Israeli energy company, Delek Drilling-LP, and its American partner Noble Energy Inc have signed a $15 billion (£10.7 billion) export deal with Egypt, which the Delek’s CEO Yossi Abu has called Israel’s largest ever export agreement.
The partners intend to supply around 64 billion cubic litres of natural gas to Egyptian company Dolphinus Holdings over a 10 year period.
Israeli Prime Minister Benjamin described the deal as “historic”, claiming that it “will put billions in the state treasury to benefit the education, health & social welfare of Israel’s citizens”. This deal follows one struck in 2016 with Jordanian utility company NEPCO, setting Delek and Noble on track to become regional exporters.
There is also hope that adding the economic dimension to the relationship between Egypt and Israel will strengthen both its security and energy ties. The Egyptian government had previously frozen talks on gas deals after an international arbitration court ruled that Egyptian companies must compensate Israeli electricity providers regarding a past deal that involved export of Egyptian gas to Israel.

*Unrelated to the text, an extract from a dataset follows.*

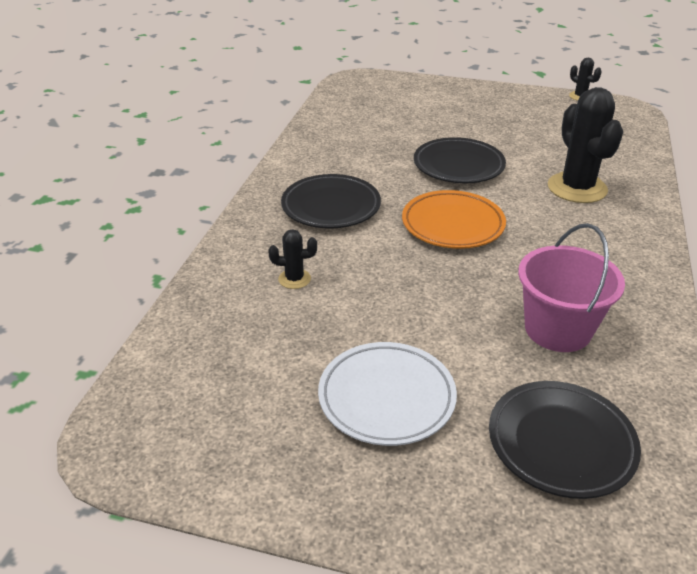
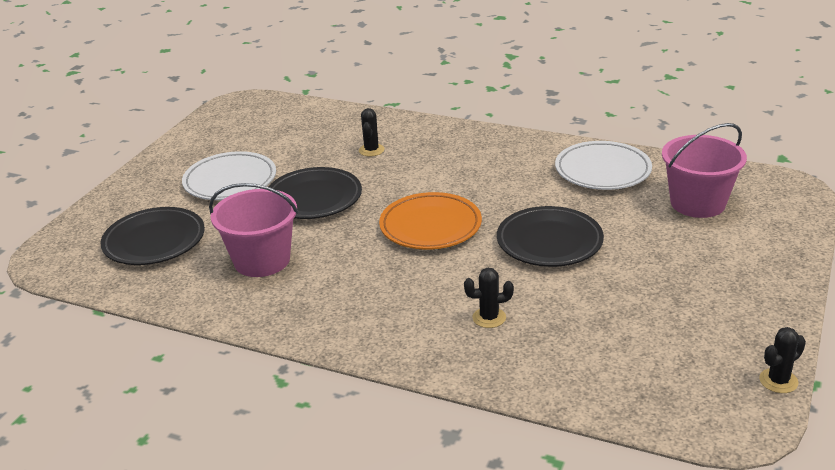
camera: 100 degrees right, 5 degrees down
(331, 206) = (475, 166): black plate -> black plate (314, 198)
(335, 144) = (602, 171): none -> white plate
(382, 109) = (697, 203): none -> pink bucket
(577, 188) = (489, 318): black cactus -> black cactus, size x0.47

The announcement saw the Tel Aviv Stock Exchange Oil and Gas Index jump as much as 16% as of 2:43 local time, the most on record.
Mr Abu was keen to emphasise the significance of the deal for both countries’ economies: “This paves the way for further deals and cements Egypt as a regional energy hub… This will be an engine for both the Egyptian and Israeli economy alike. We’re proud to be part of this moment”.
Israel and Egypt signed a historic peace accord in 1979.